Data listing:
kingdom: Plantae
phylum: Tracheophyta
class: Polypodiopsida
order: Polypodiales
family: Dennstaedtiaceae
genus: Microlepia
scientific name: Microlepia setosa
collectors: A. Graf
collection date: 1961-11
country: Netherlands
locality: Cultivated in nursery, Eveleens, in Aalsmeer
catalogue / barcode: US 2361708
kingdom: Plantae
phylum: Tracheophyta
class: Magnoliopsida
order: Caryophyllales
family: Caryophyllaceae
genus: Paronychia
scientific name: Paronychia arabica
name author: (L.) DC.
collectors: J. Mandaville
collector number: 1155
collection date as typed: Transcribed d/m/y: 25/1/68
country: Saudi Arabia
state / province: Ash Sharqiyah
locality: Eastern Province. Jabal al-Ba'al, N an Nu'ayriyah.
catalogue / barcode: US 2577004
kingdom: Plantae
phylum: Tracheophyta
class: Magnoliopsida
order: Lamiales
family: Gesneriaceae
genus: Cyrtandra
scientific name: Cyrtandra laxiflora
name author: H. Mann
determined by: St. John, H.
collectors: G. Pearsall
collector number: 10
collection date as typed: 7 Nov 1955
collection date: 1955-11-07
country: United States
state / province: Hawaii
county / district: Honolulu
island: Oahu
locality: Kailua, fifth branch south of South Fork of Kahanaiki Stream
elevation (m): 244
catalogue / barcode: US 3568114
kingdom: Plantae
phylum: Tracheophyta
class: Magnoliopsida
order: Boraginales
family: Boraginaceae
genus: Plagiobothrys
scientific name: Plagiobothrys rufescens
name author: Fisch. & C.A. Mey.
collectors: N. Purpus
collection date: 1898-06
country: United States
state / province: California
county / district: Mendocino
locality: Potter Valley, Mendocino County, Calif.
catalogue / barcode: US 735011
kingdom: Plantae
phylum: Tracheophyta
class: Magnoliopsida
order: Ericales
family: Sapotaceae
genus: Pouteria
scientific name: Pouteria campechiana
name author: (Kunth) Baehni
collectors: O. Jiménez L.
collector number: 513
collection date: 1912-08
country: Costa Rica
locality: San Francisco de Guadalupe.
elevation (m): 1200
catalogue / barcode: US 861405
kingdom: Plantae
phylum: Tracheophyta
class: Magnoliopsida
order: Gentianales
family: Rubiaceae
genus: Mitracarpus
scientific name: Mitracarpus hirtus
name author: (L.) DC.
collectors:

◆ WHAT YOU ARE ASKED TO DO ◆
Change each "collectors" in the listing above to "collected by", leaving everything else the same.

◆ WRITTEN SOLUTION ◆
kingdom: Plantae
phylum: Tracheophyta
class: Polypodiopsida
order: Polypodiales
family: Dennstaedtiaceae
genus: Microlepia
scientific name: Microlepia setosa
collected by: A. Graf
collection date: 1961-11
country: Netherlands
locality: Cultivated in nursery, Eveleens, in Aalsmeer
catalogue / barcode: US 2361708
kingdom: Plantae
phylum: Tracheophyta
class: Magnoliopsida
order: Caryophyllales
family: Caryophyllaceae
genus: Paronychia
scientific name: Paronychia arabica
name author: (L.) DC.
collected by: J. Mandaville
collector number: 1155
collection date as typed: Transcribed d/m/y: 25/1/68
country: Saudi Arabia
state / province: Ash Sharqiyah
locality: Eastern Province. Jabal al-Ba'al, N an Nu'ayriyah.
catalogue / barcode: US 2577004
kingdom: Plantae
phylum: Tracheophyta
class: Magnoliopsida
order: Lamiales
family: Gesneriaceae
genus: Cyrtandra
scientific name: Cyrtandra laxiflora
name author: H. Mann
determined by: St. John, H.
collected by: G. Pearsall
collector number: 10
collection date as typed: 7 Nov 1955
collection date: 1955-11-07
country: United States
state / province: Hawaii
county / district: Honolulu
island: Oahu
locality: Kailua, fifth branch south of South Fork of Kahanaiki Stream
elevation (m): 244
catalogue / barcode: US 3568114
kingdom: Plantae
phylum: Tracheophyta
class: Magnoliopsida
order: Boraginales
family: Boraginaceae
genus: Plagiobothrys
scientific name: Plagiobothrys rufescens
name author: Fisch. & C.A. Mey.
collected by: N. Purpus
collection date: 1898-06
country: United States
state / province: California
county / district: Mendocino
locality: Potter Valley, Mendocino County, Calif.
catalogue / barcode: US 735011
kingdom: Plantae
phylum: Tracheophyta
class: Magnoliopsida
order: Ericales
family: Sapotaceae
genus: Pouteria
scientific name: Pouteria campechiana
name author: (Kunth) Baehni
collected by: O. Jiménez L.
collector number: 513
collection date: 1912-08
country: Costa Rica
locality: San Francisco de Guadalupe.
elevation (m): 1200
catalogue / barcode: US 861405
kingdom: Plantae
phylum: Tracheophyta
class: Magnoliopsida
order: Gentianales
family: Rubiaceae
genus: Mitracarpus
scientific name: Mitracarpus hirtus
name author: (L.) DC.
collected by:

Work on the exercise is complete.